• RECORDS SUPPLIED:
— Start —

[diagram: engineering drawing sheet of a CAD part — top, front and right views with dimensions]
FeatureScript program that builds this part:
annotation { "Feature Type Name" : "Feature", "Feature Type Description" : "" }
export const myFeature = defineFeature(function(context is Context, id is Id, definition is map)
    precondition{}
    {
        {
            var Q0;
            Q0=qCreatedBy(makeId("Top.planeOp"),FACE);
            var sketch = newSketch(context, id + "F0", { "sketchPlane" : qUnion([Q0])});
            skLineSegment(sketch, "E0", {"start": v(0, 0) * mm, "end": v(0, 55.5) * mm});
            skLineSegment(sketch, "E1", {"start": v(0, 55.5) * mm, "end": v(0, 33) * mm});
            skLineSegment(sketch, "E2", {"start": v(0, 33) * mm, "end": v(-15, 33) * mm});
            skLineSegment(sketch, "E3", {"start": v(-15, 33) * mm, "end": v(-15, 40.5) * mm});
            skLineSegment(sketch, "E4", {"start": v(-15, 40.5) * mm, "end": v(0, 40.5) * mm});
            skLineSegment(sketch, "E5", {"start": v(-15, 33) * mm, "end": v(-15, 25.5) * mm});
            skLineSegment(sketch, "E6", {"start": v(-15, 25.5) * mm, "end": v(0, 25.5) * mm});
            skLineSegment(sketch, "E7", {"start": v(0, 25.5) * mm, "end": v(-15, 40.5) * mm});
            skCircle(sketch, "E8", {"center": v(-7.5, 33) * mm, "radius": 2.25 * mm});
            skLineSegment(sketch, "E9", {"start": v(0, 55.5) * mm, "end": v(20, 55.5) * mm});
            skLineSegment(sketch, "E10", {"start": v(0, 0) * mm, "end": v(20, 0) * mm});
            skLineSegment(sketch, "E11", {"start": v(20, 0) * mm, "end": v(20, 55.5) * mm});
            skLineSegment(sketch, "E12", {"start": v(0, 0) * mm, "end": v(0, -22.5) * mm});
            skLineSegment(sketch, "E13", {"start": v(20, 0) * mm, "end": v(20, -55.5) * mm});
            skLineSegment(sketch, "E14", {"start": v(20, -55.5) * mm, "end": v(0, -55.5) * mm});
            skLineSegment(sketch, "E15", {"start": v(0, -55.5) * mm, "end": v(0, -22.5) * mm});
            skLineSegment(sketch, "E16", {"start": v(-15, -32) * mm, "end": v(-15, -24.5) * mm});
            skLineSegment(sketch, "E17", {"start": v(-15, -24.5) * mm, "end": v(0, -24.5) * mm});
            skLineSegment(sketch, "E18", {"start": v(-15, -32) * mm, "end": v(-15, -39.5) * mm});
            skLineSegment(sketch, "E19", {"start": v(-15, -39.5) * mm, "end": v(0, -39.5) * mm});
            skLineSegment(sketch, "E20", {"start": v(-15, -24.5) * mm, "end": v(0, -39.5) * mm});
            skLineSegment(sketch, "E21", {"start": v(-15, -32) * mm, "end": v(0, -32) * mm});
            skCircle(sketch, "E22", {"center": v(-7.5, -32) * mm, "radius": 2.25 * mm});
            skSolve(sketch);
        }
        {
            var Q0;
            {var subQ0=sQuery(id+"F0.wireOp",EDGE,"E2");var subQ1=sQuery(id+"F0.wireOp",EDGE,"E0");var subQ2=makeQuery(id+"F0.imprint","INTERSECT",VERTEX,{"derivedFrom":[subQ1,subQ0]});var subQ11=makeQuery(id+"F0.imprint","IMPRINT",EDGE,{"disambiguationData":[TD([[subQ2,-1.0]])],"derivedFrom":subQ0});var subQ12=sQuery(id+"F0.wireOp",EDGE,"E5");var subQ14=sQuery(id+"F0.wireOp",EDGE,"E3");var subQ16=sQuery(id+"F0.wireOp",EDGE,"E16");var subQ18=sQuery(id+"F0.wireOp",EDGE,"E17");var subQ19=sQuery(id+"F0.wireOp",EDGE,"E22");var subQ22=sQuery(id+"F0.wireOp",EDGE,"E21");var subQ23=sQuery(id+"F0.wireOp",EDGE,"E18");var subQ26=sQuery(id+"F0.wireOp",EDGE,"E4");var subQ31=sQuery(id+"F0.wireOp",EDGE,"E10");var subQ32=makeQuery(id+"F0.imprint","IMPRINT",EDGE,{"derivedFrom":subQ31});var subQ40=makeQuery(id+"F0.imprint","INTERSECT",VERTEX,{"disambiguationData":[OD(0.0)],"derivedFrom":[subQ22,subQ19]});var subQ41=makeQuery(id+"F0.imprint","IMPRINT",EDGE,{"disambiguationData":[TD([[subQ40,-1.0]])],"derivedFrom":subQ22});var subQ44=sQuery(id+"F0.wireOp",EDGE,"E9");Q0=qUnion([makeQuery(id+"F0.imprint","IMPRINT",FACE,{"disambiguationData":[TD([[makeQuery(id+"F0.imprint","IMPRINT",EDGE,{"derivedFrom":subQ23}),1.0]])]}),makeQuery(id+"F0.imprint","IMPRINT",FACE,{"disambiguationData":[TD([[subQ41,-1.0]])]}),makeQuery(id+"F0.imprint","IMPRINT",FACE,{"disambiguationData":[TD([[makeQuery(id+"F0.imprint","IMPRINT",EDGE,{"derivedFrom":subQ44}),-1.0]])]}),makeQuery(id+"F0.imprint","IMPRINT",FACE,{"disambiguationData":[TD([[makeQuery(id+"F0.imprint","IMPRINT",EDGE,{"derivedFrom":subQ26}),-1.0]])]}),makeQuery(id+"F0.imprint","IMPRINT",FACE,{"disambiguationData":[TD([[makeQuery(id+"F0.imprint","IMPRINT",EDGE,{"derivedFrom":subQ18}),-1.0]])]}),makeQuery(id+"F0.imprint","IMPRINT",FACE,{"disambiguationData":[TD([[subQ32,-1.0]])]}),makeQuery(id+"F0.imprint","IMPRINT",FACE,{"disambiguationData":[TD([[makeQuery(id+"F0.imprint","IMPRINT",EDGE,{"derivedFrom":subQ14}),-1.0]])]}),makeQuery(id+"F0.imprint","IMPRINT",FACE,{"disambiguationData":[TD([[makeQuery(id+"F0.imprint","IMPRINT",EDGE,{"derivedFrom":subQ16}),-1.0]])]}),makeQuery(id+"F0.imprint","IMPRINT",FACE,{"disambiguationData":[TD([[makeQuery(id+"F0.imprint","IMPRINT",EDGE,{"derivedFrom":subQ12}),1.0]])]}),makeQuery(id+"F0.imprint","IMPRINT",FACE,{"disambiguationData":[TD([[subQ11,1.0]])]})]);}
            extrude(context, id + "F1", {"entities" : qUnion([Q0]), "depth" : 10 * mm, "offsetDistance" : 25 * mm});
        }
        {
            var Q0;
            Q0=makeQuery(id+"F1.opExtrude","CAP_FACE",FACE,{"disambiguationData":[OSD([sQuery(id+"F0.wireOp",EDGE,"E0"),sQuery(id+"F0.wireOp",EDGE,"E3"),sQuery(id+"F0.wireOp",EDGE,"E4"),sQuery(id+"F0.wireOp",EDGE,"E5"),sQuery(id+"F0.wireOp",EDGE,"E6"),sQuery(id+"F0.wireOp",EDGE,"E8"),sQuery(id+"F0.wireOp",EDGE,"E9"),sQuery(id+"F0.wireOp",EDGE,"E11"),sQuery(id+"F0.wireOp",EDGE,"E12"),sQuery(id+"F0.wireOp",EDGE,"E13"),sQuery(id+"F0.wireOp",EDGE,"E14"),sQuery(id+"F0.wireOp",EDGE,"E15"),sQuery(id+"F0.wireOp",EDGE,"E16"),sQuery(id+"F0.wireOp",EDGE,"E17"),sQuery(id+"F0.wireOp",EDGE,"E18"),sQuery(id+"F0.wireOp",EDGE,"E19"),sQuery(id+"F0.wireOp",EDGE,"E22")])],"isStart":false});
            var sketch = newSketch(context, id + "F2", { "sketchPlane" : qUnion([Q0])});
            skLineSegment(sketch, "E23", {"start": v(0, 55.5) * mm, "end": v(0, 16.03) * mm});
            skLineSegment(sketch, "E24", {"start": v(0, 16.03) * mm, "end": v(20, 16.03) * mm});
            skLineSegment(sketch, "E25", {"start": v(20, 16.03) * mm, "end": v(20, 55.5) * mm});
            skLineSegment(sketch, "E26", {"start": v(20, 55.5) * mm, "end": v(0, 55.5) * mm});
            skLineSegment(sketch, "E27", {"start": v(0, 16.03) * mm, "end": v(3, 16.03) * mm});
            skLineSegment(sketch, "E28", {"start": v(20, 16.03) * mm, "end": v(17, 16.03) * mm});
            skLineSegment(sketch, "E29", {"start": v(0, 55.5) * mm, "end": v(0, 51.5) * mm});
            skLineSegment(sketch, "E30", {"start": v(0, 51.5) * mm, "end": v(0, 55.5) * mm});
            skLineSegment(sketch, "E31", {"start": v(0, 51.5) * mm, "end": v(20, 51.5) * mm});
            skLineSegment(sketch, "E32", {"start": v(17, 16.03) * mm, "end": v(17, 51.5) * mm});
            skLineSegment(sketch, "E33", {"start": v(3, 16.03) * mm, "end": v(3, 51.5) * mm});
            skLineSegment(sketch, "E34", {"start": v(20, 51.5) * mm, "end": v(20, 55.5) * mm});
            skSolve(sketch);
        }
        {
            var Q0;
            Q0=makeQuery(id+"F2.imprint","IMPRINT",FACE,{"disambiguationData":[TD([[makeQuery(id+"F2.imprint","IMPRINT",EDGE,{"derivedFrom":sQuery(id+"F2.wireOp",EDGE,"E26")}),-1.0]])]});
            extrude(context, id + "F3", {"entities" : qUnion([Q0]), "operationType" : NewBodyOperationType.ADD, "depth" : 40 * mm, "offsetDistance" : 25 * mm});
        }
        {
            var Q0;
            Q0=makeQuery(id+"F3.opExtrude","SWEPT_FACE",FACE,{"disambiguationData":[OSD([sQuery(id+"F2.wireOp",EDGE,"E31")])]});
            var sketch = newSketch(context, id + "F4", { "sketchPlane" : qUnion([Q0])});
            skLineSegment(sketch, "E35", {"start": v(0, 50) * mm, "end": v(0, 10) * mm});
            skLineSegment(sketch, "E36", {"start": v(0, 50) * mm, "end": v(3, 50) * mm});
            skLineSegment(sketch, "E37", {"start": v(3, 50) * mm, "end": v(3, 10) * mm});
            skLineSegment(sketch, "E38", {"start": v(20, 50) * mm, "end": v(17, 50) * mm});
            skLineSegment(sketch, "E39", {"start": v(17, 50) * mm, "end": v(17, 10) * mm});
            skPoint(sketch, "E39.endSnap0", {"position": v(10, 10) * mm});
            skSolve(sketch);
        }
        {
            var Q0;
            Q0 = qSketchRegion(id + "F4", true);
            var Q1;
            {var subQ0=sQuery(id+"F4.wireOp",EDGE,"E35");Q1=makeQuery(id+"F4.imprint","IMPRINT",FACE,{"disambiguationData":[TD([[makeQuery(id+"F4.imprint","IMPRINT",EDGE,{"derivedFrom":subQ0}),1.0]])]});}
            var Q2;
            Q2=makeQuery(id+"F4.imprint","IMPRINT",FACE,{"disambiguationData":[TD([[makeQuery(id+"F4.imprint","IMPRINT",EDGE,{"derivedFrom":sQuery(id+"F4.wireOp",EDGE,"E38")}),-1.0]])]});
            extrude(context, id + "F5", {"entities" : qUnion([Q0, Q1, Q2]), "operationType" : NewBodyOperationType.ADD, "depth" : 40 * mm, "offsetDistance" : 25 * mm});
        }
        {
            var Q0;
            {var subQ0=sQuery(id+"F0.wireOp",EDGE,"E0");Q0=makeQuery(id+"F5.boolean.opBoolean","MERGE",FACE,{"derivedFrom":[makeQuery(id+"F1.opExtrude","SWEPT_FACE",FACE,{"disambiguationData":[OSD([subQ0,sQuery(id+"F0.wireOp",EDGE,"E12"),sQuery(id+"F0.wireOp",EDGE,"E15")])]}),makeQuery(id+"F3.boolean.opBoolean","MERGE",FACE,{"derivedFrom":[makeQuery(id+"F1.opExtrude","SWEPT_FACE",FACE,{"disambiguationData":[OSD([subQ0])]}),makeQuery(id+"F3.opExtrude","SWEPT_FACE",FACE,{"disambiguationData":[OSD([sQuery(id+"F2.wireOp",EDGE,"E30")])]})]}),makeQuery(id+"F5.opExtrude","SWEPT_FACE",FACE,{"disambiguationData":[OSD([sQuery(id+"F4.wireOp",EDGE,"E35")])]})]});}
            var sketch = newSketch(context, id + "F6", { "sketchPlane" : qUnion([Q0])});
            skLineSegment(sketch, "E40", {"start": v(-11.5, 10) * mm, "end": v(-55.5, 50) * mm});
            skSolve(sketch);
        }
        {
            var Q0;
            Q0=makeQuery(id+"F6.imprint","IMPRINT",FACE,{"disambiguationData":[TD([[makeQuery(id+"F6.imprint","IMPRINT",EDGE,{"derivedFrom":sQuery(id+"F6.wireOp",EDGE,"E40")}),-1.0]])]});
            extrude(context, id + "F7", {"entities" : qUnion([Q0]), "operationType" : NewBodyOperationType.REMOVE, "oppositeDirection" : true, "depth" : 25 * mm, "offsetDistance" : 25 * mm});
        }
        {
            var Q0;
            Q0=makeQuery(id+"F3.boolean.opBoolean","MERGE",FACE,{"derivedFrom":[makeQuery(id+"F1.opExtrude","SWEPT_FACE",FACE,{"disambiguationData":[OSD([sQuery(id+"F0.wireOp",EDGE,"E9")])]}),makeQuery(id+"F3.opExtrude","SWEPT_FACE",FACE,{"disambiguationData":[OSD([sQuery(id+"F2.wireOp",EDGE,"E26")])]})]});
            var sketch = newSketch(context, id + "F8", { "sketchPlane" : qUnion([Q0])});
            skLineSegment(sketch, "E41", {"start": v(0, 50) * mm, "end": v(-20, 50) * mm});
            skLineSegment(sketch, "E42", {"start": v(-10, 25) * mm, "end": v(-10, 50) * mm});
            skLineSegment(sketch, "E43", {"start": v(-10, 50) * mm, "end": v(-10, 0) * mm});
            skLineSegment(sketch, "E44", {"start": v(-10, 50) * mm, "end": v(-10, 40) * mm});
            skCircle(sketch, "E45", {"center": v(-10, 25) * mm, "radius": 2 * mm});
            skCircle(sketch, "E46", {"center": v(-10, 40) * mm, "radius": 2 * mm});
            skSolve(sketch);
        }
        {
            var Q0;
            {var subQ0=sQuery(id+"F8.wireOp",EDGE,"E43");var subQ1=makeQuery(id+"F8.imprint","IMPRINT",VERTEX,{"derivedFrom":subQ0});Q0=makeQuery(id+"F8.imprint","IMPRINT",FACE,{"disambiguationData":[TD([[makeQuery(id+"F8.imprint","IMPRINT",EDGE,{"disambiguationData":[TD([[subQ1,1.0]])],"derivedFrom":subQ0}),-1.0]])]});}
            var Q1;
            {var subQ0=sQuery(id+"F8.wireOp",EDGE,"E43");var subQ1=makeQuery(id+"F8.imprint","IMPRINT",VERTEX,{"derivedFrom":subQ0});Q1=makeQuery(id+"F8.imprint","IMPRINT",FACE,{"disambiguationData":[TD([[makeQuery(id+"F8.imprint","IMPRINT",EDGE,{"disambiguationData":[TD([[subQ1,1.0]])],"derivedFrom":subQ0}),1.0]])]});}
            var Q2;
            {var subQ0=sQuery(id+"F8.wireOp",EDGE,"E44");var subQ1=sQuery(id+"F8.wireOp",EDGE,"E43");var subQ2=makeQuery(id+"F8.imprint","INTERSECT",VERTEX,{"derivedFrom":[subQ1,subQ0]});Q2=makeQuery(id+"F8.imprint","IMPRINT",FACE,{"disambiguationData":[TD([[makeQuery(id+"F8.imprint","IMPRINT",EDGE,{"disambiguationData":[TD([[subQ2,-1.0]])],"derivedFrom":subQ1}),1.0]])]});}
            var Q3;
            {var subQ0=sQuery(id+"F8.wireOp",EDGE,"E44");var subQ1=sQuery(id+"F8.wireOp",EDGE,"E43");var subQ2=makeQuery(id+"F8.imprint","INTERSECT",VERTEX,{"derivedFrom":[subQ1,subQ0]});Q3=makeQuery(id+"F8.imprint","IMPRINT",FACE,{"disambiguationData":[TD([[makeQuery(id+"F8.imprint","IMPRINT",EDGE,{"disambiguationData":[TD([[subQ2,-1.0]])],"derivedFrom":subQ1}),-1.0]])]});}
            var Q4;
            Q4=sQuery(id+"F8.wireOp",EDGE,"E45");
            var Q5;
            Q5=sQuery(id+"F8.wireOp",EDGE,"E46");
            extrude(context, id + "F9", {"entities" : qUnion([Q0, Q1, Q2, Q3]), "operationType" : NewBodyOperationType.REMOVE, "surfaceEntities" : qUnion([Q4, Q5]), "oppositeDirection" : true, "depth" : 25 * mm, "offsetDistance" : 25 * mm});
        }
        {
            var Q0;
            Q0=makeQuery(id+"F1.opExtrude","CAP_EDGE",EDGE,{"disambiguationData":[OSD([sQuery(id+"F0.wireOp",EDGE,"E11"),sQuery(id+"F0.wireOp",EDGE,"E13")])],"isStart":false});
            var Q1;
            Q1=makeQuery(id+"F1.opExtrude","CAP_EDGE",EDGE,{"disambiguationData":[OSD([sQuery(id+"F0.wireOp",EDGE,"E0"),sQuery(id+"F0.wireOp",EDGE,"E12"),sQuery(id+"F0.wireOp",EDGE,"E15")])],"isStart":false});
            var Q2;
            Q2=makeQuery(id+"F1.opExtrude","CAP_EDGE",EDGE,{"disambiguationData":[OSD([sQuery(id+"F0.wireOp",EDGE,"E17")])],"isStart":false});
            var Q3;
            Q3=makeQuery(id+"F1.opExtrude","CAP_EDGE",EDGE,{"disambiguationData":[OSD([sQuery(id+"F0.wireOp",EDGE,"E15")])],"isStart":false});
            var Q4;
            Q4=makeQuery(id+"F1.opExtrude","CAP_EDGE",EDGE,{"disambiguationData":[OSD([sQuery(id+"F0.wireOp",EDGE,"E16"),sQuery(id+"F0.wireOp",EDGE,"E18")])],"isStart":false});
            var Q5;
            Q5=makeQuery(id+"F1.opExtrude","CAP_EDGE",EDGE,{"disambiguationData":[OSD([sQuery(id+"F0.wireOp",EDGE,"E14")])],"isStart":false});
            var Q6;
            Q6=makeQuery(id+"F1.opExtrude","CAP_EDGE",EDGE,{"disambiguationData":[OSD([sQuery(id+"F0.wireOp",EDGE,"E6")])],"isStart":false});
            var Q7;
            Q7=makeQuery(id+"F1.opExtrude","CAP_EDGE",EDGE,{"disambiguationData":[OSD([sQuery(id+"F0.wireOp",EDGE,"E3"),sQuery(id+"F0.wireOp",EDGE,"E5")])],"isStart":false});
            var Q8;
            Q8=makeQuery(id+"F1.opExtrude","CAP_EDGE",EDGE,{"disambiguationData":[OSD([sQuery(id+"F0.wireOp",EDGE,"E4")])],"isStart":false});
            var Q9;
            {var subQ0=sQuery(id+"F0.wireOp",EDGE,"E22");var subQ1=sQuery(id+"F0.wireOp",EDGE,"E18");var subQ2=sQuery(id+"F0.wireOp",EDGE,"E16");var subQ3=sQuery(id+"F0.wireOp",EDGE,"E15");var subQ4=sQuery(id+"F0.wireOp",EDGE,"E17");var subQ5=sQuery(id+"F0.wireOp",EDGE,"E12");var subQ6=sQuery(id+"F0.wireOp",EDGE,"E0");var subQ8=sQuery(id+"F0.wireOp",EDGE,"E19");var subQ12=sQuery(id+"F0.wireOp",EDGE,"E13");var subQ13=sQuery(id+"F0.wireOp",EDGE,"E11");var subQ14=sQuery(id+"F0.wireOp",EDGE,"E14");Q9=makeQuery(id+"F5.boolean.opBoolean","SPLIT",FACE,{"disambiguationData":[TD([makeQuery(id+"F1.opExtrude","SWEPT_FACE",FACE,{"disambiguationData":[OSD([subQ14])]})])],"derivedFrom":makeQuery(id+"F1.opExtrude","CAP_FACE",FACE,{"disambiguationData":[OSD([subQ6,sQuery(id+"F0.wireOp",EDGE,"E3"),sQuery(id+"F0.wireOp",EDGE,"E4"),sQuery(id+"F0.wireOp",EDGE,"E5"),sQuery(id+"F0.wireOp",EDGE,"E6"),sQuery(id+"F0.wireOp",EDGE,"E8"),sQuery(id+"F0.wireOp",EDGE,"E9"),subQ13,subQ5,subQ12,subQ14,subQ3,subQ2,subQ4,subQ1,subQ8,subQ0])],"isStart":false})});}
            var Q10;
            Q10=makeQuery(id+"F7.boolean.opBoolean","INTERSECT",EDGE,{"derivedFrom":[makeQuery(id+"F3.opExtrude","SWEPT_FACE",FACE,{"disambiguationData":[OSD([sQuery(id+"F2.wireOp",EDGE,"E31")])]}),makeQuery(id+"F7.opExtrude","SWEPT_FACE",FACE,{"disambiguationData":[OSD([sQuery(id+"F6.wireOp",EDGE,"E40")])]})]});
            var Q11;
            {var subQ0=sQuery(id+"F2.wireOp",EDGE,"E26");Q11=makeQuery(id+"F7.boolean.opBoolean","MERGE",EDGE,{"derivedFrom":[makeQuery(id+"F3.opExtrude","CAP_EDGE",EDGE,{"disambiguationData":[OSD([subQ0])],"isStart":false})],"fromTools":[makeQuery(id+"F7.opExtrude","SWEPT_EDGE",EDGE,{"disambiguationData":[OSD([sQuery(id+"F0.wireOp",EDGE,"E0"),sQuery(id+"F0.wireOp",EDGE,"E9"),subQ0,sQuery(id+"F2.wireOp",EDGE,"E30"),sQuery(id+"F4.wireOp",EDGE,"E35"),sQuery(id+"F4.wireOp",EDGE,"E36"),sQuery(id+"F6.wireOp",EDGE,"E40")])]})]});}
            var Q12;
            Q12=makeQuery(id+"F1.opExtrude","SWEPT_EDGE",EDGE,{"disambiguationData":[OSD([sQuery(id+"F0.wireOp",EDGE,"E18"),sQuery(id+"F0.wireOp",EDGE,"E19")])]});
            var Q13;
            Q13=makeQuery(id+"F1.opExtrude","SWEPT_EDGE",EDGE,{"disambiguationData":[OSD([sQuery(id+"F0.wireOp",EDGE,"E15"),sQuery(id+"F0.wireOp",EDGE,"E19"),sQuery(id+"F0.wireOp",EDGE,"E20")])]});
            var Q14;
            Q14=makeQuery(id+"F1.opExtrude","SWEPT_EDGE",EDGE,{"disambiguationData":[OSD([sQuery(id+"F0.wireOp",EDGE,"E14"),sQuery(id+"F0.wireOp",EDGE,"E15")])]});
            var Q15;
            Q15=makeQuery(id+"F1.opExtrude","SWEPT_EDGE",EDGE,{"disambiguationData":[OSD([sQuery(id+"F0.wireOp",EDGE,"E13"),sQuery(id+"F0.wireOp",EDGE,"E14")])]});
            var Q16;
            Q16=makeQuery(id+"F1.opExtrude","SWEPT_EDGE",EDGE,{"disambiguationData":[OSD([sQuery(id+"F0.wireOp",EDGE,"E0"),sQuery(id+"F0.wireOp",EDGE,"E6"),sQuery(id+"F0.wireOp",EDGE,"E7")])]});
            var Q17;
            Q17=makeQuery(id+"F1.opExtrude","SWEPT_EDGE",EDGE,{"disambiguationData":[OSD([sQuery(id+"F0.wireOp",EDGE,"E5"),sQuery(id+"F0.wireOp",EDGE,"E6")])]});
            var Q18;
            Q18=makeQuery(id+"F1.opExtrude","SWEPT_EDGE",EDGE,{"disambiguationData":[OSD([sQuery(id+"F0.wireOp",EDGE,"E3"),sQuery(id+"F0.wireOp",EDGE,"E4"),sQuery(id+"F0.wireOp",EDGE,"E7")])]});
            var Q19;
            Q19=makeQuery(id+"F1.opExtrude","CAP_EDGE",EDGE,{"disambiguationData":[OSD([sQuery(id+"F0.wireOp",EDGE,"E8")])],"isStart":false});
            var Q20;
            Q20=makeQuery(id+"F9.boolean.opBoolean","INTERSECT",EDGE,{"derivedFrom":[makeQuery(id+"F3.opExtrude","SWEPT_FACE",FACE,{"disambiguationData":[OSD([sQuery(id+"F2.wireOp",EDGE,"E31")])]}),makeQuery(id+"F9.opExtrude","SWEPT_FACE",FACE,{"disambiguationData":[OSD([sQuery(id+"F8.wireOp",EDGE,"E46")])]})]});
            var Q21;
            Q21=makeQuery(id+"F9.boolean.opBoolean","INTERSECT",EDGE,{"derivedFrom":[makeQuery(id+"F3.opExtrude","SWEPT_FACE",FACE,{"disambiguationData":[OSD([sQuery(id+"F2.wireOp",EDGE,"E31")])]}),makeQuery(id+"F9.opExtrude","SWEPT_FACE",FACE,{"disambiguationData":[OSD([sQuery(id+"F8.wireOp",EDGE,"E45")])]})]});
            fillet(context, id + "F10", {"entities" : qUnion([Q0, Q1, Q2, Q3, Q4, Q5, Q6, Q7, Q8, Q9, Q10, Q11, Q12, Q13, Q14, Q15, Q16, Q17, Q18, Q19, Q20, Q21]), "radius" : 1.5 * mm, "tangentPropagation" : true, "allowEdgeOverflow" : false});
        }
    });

— End —

• WORK TO COMPLETE: Please find every line above that contains the string "newSketch" and copy each of those lines in full.

• SOLVED EXERCISE:
            var sketch = newSketch(context, id + "F0", { "sketchPlane" : qUnion([Q0])});
            var sketch = newSketch(context, id + "F2", { "sketchPlane" : qUnion([Q0])});
            var sketch = newSketch(context, id + "F4", { "sketchPlane" : qUnion([Q0])});
            var sketch = newSketch(context, id + "F6", { "sketchPlane" : qUnion([Q0])});
            var sketch = newSketch(context, id + "F8", { "sketchPlane" : qUnion([Q0])});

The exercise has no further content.